I wonder if their definition of chargeable time matches an accountant of my acquaintance some years ago. The accountant was based in the south of England, but had a client living in Scotland. The accountant and the client got on well together personally and, after a meeting in Scotland, the accountant took the client out for dinner. I have no doubt that the discussion was entirely about the client’s case.
When the client received the bill from the accountant, they were astonished to see that the firm had charged for every minute of the accountant’s time from the minute of leaving the English office until returning there the following day, including the cost of the dinner as a disbursement! As the accountant was engaged on nothing other than the client’s business at all times, one assumes that the charge of 24 hours at £600 per hour was entirely justified and appropriate. It is fair to say that the client took a contrary and rather jaundiced view of the accountant’s “generosity” with time!
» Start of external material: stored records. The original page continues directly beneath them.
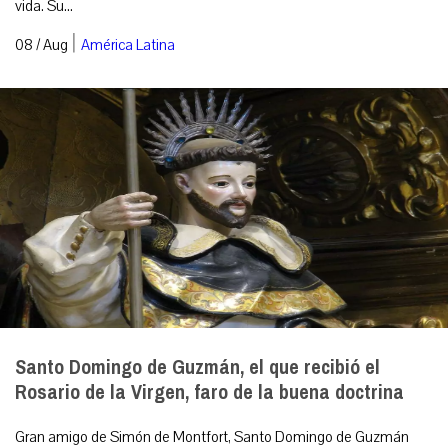
vida. Su...
|
08 / Aug
América Latina
Santo Domingo de Guzmán, el que recibió el
Rosario de la Virgen, faro de la buena doctrina
Gran amigo de Simón de Montfort, Santo Domingo de Guzmán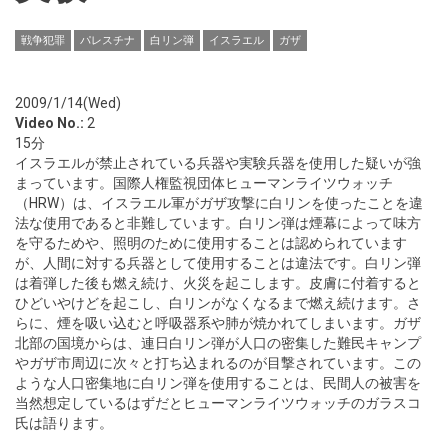
戦争犯罪
パレスチナ
白リン弾
イスラエル
ガザ
2009/1/14(Wed)
Video No.:
2
15分
イスラエルが禁止されている兵器や実験兵器を使用した疑いが強
まっています。国際人権監視団体ヒューマンライツウォッチ
（HRW）は、イスラエル軍がガザ攻撃に白リンを使ったことを違
法な使用であると非難しています。白リン弾は煙幕によって味方
を守るためや、照明のために使用することは認められています
が、人間に対する兵器として使用することは違法です。白リン弾
は着弾した後も燃え続け、火災を起こします。皮膚に付着すると
ひどいやけどを起こし、白リンがなくなるまで燃え続けます。さ
らに、煙を吸い込むと呼吸器系や肺が焼かれてしまいます。ガザ
北部の国境からは、連日白リン弾が人口の密集した難民キャンプ
やガザ市周辺に次々と打ち込まれるのが目撃されています。この
ような人口密集地に白リン弾を使用することは、民間人の被害を
当然想定しているはずだとヒューマンライツウォッチのガラスコ
氏は語ります。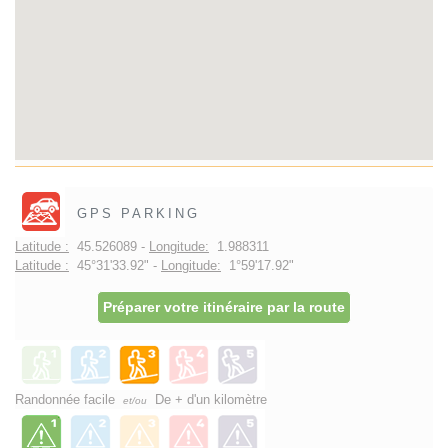
GPS PARKING
Latitude :
45.526089 -
Longitude:
1.988311
Latitude :
45°31'33.92" -
Longitude:
1°59'17.92"
Préparer votre itinéraire par la route
Randonnée facile
De + d'un kilomètre
et/ou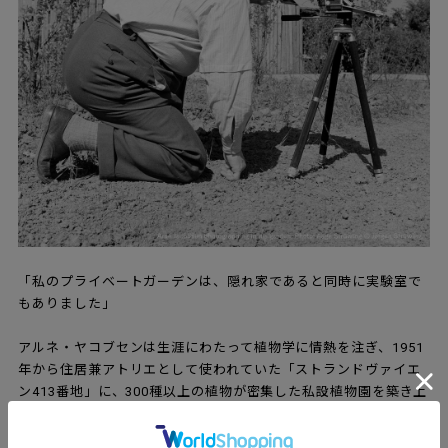
「私のプライベートガーデンは、隠れ家であると同時に実験室で
もありました」
アルネ・ヤコブセンは生涯にわたって植物学に情熱を注ぎ、1951
年から住居兼アトリエとして使われていた「ストランドヴァイエ
ン413番地」に、300種以上の植物が密集した私設植物園を築き上
げました。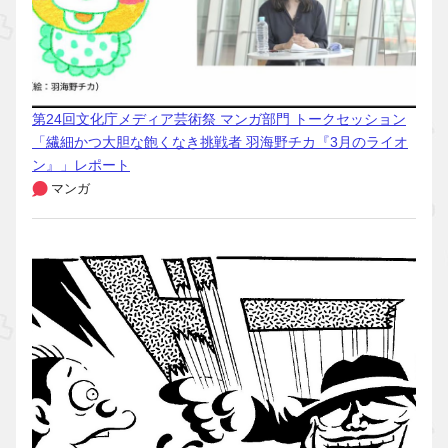
第24回文化庁メディア芸術祭 マンガ部門 トークセッション
「繊細かつ大胆な飽くなき挑戦者 羽海野チカ『3月のライオ
ン』」レポート
マンガ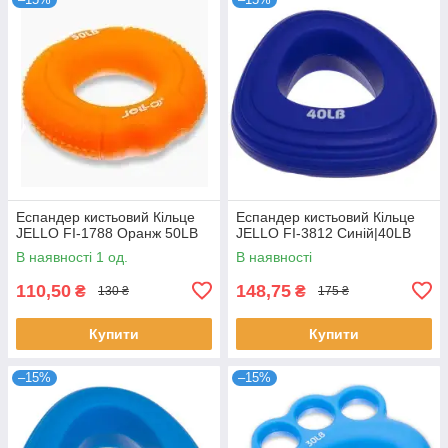
Еспандер кистьовий Кільце
Еспандер кистьовий Кільце
JELLO FI-1788 Оранж 50LB
JELLO FI-3812 Синій|40LB
В наявності 1 од.
В наявності
110,50
148,75
₴
₴
130 ₴
175 ₴
Купити
Купити
–15%
–15%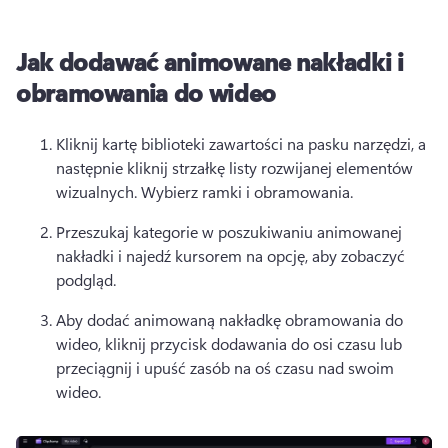
Jak dodawać animowane nakładki i
obramowania do wideo
Kliknij kartę biblioteki zawartości na pasku narzędzi, a 
następnie kliknij strzałkę listy rozwijanej elementów 
wizualnych. 
Wybierz ramki i obramowania.
Przeszukaj kategorie w poszukiwaniu animowanej 
nakładki i najedź kursorem na opcję, aby zobaczyć 
podgląd.
Aby dodać animowaną nakładkę obramowania do 
wideo, kliknij przycisk dodawania do osi czasu lub 
przeciągnij i upuść zasób na oś czasu nad swoim 
wideo.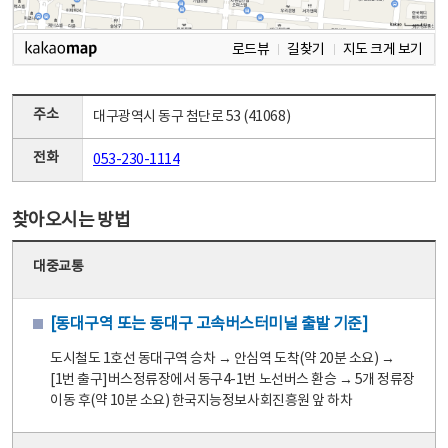
로드뷰
길찾기
지도 크게 보기
주소
대구광역시 동구 첨단로 53 (41068)
전화
053-230-1114
찾아오시는 방법
대중교통
[동대구역 또는 동대구 고속버스터미널 출발 기준]
도시철도 1호선 동대구역 승차 → 안심역 도착(약 20분 소요) →
[1번 출구]버스정류장에서 동구4-1번 노선버스 환승 → 5개 정류장
이동 후(약 10분 소요) 한국지능정보사회진흥원 앞 하차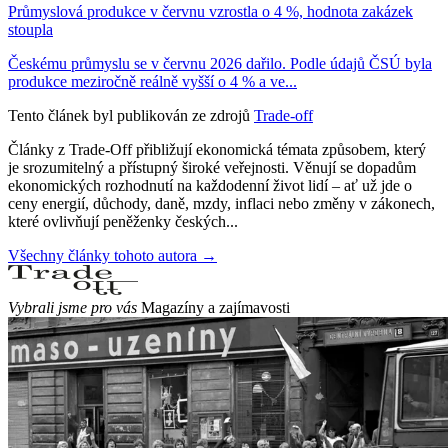
Průmyslová produkce v červnu vzrostla o 4 %, hodnota zakázek
stoupla
Českému průmyslu se v červnu 2026 dařilo. Podle údajů ČSÚ byla
produkce meziročně reálně vyšší o 4 % a ve...
Tento článek byl publikován ze zdrojů
Trade-off
Články z Trade-Off přibližují ekonomická témata způsobem, který
je srozumitelný a přístupný široké veřejnosti. Věnují se dopadům
ekonomických rozhodnutí na každodenní život lidí – ať už jde o
ceny energií, důchody, daně, mzdy, inflaci nebo změny v zákonech,
které ovlivňují peněženky českých...
Všechny články tohoto autora →
Vybrali jsme pro vás
Magazíny a zajímavosti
I am not suggesting that Messrs Clark and Whitehouse necessarily charged the administration for travelling up and down from Glasgow, although travelling time would be a legitimate charge, one imagines. I am sure all charges are legitimate.
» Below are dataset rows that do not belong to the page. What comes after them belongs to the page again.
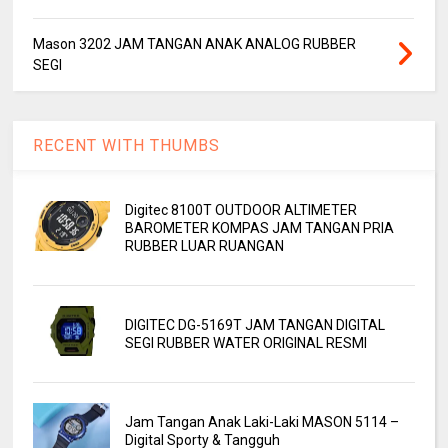
Mason 3202 JAM TANGAN ANAK ANALOG RUBBER
SEGI
RECENT WITH THUMBS
Digitec 8100T OUTDOOR ALTIMETER
BAROMETER KOMPAS JAM TANGAN PRIA
RUBBER LUAR RUANGAN
DIGITEC DG-5169T JAM TANGAN DIGITAL
SEGI RUBBER WATER ORIGINAL RESMI
Jam Tangan Anak Laki-Laki MASON 5114 –
Digital Sporty & Tangguh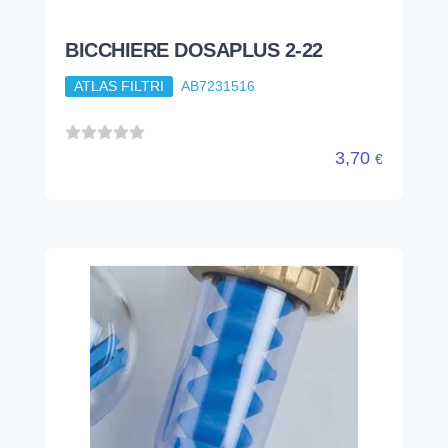
BICCHIERE DOSAPLUS 3/4 - 1"
ATLAS FILTRI
LB7120438
7,95
€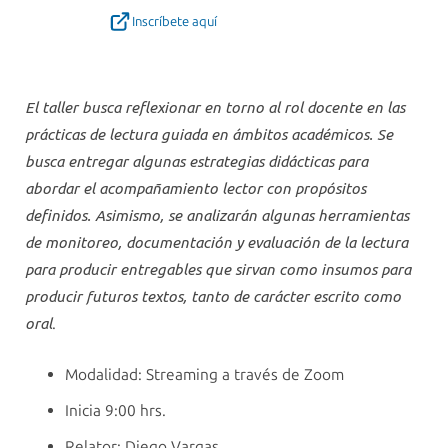
Inscríbete aquí
El taller busca reflexionar en torno al rol docente en las
prácticas de lectura guiada en ámbitos académicos. Se
busca entregar algunas estrategias didácticas para
abordar el acompañamiento lector con propósitos
definidos. Asimismo, se analizarán algunas herramientas
de monitoreo, documentación y evaluación de la lectura
para producir entregables que sirvan como insumos para
producir futuros textos, tanto de carácter escrito como
.
oral
Modalidad: Streaming a través de Zoom
Inicia 9:00 hrs.
Relator: Diego Vargas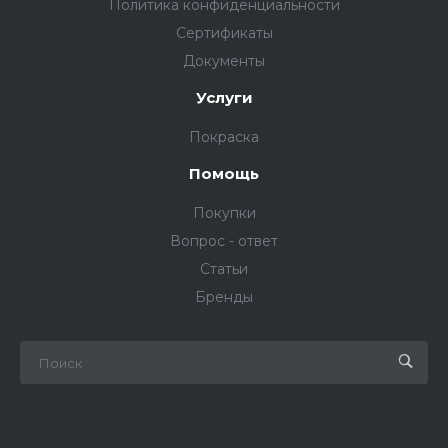
Политика конфиденциальности
Сертификаты
Документы
Услуги
Покраска
Помощь
Покупки
Вопрос - ответ
Статьи
Бренды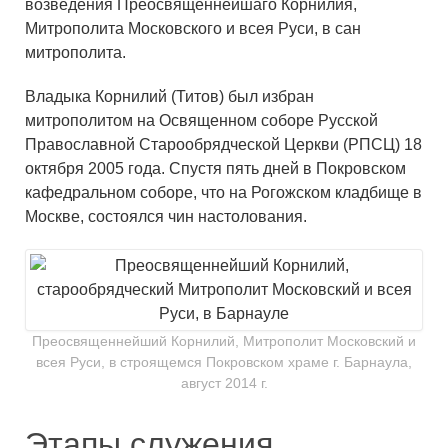
возведения Преосвященнейшаго Корнилия,
Митрополита Московского и всея Руси, в сан
митрополита.
Владыка Корнилий (Титов) был избран
митрополитом на Освященном соборе Русской
Православной Старообрядческой Церкви (РПСЦ) 18
октября 2005 года. Спустя пять дней в Покровском
кафедральном соборе, что на Рогожском кладбище в
Москве, состоялся чин настолования.
Преосвященнейший Корнилий, Митрополит Московский и
всея Руси, в строящемся Покровском храме г. Барнаула,
август 2014 г.
Этапы служения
The administrators attended various football matches. As they were responsible for running the business, then this would have been work, rather than play, and, as they sat in the Directors’ Box, the meter was spinning wildly and the bill increasing.
It shows how huge the fees are when the reaction on seeing that the weekly charge is now “only” £60,275, the immediate reaction is how much of a reduction there has been!
A commenter said on here last week that the concern might not be that this administration was out of the ordinary in terms of the amount of the assets eaten up by the administrators, but that in fact it was the norm, and it was only the public scrutiny which brought this into the light.
Anyone who deals with Insolvency Practitioners knows how high the charges can go, as a result of the onerous and vital job they have to do. It does seem somehow to indicate that three should be a better system though, when so much of the money nominally for creditors goes to the administrator or liquidator.
That, however, is an issue for another post!